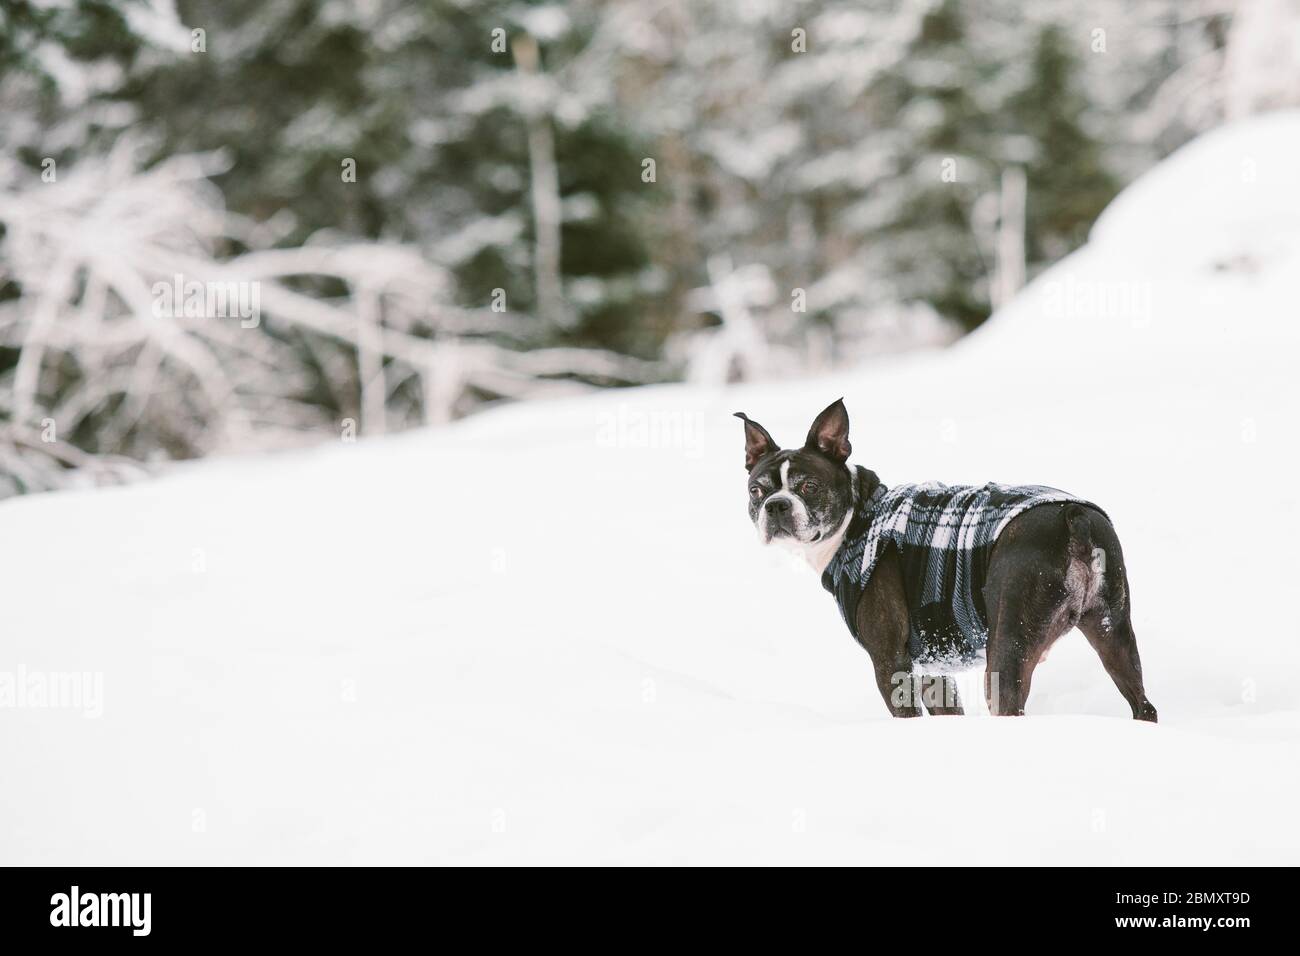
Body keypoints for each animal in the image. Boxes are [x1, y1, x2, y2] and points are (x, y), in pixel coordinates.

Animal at [743, 400, 1159, 723]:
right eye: (756, 491)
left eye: (808, 486)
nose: (776, 505)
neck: (859, 515)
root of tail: (1072, 518)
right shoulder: (934, 666)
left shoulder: (891, 661)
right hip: (1113, 629)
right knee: (1143, 704)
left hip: (1007, 647)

┄┄┄┄┄┄┄┄┄┄┄┄┄┄┄┄┄┄┄┄

EXERCISE GOAL>
Please write out only the lines from the one containing "neck: (859, 515)" to the end of the records above, exactly, both ends included.

OUTPUT FOR THIS EXERCISE>
neck: (859, 515)
root of tail: (1072, 518)
right shoulder: (934, 666)
left shoulder: (891, 661)
right hip: (1113, 629)
right knee: (1143, 704)
left hip: (1007, 647)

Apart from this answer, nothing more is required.